June 21, 2003
Harry Potter Craziness
This morning, at 12:01 Harry Potter and the Order of the Phoenix was unleashed upon children and those young at heart. With little trouble you should be able to find plenty of reports on Harry Potter Mania all over the world. But here, for you, is this humble correspondent's report from the center of the publishing whirlwind.
I arrived at 6:00 pm yesterday evening. It was quiet, too quiet. If you walked in at that time you'd never expect the swarms of people who would be there in just a few hours.
Above, you see a few thousand books waiting to be read by eager readers all over the Milwaukee area.
Expecting people to sit in line for hours waiting for the book (Greg Packer wannabes no doubt) my store had a system where customers who pre-ordered the book would get a colored ticket. The color would determine when they would be in line. The order went just like the color spectrum--Roy G. Biv--red, then orange, then yellow, and so on. That solved that problem.
Besides dealing with the biggest crowds I've ever seen in the store, our biggest concern/question had to do with people wanting copies of the book when they didn't pre-order it. My store alone took over 2000 pre-orders--one of the best performances of any store in the company--so we weren't sure there would be any left after all the orders were taken. With all the media hype in the past months and weeks, I was surprised that so many people thought they would be able to just call a bookstore and expect a book, but many did. A mild let down was delivered when I told them the chance of getting a book today were slim, but I would be glad to order a copy for them when a new shipment arrived.
Throughout the night the phone rang constantly with questions about the book's availablity and what games and events we were having. People came and went, but didn't hang around until 9:00. My boss and I figured people went to see a movie (my store is part of a mall with a theater) then came to get their book. First Hulk, then Harry.
By 10:00, people arrived to take part in Harry Potter trivia games, indoor quidich, and having their picture taken with the young wizard himself (my gig).
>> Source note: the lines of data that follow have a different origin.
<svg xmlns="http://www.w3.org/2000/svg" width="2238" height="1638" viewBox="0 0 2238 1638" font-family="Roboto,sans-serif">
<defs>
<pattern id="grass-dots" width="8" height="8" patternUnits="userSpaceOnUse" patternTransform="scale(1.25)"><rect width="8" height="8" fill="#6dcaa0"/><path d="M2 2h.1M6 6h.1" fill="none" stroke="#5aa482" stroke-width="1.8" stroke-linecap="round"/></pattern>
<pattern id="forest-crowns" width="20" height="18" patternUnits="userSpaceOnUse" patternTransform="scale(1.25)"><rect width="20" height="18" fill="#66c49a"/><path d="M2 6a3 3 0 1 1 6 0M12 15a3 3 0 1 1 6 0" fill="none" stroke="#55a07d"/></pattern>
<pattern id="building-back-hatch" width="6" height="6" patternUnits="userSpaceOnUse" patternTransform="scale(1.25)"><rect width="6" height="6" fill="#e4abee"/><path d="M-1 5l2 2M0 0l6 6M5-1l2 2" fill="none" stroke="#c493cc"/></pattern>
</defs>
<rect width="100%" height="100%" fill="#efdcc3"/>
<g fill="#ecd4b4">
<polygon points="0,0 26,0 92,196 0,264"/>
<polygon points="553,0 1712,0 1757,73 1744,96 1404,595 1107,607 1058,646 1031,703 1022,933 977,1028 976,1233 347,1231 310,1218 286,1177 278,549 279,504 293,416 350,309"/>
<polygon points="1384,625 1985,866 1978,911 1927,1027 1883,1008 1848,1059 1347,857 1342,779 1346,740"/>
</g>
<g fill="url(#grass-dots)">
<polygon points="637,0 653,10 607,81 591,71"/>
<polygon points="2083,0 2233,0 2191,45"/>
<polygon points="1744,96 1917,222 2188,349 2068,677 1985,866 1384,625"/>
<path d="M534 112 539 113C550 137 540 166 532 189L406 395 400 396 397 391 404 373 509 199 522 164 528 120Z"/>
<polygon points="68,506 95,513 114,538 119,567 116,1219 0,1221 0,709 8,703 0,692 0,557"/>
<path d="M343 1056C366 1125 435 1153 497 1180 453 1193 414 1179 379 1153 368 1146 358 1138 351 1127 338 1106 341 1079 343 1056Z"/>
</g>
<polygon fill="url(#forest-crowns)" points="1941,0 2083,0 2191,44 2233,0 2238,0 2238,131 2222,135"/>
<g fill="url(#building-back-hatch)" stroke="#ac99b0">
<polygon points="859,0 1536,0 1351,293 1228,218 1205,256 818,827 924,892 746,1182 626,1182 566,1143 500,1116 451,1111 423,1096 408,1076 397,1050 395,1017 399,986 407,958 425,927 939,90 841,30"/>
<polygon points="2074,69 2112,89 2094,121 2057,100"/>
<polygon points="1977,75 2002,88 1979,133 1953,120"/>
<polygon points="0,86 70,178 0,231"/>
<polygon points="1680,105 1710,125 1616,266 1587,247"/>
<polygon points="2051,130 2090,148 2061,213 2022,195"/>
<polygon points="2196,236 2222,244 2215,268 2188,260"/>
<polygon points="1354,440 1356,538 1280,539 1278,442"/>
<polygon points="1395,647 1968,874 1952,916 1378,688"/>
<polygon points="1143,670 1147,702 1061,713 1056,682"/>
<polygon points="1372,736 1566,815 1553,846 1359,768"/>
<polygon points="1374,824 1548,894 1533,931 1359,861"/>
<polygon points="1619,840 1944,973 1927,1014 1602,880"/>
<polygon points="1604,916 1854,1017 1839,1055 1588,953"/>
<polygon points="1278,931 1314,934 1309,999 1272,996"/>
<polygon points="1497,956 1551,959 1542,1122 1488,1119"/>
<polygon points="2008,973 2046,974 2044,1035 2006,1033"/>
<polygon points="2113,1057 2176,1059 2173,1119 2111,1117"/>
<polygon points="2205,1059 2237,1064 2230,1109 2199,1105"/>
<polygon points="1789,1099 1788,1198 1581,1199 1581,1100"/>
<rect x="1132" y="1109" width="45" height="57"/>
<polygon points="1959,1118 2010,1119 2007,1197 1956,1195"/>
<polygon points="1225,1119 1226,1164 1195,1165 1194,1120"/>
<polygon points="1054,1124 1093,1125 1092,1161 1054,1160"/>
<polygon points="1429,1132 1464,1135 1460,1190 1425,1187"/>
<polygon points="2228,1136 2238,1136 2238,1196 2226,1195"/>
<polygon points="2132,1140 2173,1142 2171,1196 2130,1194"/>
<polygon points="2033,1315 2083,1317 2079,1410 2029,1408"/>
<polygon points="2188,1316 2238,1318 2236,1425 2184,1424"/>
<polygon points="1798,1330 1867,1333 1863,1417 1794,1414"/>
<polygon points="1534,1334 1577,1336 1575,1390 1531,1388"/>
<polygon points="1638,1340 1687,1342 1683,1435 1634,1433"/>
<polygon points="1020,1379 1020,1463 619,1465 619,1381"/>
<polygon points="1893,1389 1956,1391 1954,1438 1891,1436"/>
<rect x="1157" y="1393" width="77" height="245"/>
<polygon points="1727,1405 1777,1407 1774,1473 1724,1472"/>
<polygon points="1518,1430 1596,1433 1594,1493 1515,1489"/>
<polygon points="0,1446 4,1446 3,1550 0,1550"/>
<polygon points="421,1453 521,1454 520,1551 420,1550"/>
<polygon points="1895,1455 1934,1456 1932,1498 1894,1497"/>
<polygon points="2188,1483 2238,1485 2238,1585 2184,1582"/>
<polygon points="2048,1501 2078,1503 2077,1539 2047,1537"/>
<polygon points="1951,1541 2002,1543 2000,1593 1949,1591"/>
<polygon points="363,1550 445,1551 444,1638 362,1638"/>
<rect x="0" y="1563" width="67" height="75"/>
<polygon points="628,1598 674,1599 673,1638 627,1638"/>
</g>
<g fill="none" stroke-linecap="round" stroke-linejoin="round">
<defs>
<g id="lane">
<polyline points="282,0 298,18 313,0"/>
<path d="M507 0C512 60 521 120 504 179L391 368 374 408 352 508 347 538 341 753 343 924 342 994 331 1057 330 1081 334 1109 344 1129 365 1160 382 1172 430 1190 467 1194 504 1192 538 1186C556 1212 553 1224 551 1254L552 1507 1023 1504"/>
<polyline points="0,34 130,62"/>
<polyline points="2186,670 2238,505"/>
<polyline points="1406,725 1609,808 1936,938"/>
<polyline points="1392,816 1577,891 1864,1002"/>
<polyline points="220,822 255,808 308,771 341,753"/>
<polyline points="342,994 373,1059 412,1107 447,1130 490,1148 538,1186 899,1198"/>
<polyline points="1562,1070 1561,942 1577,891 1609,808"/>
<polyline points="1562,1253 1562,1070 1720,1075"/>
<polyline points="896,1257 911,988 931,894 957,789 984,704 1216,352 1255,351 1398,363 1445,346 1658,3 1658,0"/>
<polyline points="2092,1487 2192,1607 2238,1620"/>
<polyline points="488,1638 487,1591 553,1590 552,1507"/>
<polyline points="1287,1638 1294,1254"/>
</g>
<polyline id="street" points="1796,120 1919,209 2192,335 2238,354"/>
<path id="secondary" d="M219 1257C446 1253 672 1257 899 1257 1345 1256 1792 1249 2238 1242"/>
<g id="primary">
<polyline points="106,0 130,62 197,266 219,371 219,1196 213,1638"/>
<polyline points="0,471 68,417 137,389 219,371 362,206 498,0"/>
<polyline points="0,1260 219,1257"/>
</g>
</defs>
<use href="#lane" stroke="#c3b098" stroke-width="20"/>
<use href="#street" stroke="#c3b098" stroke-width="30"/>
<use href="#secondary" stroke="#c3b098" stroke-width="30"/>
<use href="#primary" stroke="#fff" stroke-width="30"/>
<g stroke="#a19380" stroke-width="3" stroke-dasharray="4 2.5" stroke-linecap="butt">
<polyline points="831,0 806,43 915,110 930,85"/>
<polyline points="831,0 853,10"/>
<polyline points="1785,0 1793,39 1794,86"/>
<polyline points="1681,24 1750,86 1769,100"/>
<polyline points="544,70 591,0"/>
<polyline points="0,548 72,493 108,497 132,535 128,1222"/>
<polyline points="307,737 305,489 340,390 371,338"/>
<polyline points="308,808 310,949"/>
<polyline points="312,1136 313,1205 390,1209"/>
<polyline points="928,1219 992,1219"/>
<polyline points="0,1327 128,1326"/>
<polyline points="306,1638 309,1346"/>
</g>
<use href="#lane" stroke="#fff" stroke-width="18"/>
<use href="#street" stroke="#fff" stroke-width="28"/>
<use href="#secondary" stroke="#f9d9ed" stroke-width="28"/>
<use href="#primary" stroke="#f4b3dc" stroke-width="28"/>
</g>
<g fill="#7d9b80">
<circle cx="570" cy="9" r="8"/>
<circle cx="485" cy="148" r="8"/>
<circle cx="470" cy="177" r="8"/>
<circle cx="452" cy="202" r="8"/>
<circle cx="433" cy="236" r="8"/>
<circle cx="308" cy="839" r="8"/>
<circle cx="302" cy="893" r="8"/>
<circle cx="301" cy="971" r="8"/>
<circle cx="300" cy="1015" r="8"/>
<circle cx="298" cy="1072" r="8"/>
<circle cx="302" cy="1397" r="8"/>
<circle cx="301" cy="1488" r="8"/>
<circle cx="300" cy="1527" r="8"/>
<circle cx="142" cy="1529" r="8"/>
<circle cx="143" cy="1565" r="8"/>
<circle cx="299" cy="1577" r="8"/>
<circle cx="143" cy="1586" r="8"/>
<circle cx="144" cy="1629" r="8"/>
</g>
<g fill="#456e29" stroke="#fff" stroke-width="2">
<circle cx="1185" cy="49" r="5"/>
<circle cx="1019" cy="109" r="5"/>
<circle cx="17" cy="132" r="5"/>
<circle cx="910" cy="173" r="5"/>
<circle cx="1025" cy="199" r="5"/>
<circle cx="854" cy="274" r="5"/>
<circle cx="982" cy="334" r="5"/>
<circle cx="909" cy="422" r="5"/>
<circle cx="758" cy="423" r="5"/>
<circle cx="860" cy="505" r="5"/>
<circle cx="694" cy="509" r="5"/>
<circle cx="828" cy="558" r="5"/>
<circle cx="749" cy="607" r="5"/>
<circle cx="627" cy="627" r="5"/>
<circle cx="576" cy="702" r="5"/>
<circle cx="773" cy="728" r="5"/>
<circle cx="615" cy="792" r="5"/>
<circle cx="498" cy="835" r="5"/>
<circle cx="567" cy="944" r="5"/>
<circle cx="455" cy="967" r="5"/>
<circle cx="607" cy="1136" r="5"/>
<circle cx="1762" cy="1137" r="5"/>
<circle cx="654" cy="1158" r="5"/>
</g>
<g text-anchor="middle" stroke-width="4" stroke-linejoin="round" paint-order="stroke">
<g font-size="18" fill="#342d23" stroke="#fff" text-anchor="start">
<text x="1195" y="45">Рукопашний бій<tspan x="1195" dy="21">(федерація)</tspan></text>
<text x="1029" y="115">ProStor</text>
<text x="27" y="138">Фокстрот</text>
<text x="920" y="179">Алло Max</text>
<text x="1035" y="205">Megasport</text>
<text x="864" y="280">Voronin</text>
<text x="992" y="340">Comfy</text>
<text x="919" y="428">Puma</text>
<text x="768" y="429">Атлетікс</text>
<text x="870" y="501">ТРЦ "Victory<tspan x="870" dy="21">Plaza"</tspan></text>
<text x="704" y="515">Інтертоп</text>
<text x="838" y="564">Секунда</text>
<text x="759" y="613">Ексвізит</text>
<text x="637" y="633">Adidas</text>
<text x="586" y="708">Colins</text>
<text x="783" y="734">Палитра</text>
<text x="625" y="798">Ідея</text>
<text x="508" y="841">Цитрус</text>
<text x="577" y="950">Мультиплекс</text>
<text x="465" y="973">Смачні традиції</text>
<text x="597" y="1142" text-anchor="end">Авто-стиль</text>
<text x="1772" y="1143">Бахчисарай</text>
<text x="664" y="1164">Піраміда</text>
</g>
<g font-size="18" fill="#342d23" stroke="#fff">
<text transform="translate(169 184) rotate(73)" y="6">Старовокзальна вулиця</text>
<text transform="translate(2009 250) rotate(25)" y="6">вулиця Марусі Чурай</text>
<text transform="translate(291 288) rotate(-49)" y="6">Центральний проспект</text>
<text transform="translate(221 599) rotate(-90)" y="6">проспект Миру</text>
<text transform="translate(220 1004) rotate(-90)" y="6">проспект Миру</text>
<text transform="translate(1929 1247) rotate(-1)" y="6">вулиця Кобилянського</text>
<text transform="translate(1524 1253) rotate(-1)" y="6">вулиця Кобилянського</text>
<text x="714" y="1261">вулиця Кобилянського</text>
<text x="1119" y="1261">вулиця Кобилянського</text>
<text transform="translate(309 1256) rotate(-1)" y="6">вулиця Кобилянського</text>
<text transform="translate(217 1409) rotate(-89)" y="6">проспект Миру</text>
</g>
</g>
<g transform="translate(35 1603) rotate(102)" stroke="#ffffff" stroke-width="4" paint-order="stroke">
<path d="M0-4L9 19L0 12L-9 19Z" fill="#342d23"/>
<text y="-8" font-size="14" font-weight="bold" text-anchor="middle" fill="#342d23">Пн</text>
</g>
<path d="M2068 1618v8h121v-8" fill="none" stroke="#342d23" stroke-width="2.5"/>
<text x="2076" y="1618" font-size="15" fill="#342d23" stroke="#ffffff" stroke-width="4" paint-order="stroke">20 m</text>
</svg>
Just walking through the store became a course filled with living, breathing, and moving human obstacles. The constant motion of answering phones, getting materials for events, and preparing for the book sale all the while avoiding people had me wiping my brow a few times.
At around 11:30, the first group of people was allowed into lines by our cash registers. I got the job of trying to get them to form orderly lines and keep things moving smoothly. I was in the mass, in the middle of the beast making sure it didn't get out of control. My boss got worried because he couldn't see me in the crowd. The customers were in good spirits. Many of the kids told me they were waiting for this moment for years. I figured their yearning for the next book started a week after they finished the fourth Harry Potter book. A few chit-chatted with me about how wild an event this was.
The clock ticked away, and finally 12:01 came and the fifth Harry Potter book was set free. I was doing alright. The adrenaline was flowing; I was feeding off the energy of the crowd. I directed people to a cash register where they got their book and made sure there was room so people could get out of everybody else's way.
Eventually, the energy rush faded. Making sure people stay in some sort of line and not butt in front of each other was hard work. After about an hour, I was getting tired, but there wasn't much I could do because a few hundred people were still in line. One customer told me it was hot, hot like at a concert. When you get a lot of people together in a small area, the temperature rises. Thankfully, people's temper didn't.
The colors were called out, people quickly got in line, and received their books. Even a few lucky ones who just stopped by hoping to buy one lucked out. Anyone who came to the store wanting a book ended up with one. There were plenty of happy customers and some very tired booksellers.
As you can see, the stacks were diminished, and tired booksellers went home.
On my way home, I stopped by a Wal-Mart open 24 hours to see how the Potter Mania was.
The store was still in one piece. Inside, I saw two small pallets of books. I asked a cashier how it was this morning, and she told me it was pretty crazy.
After going through last night/this morning I'm tempted to knock off J. K. Rowling before she finishes another book. Or for something less cruel to all her fans (killing her would be like killing George Lucas before he finishes the Star Wars series) I want Harry Potter #6 to be a digital download only.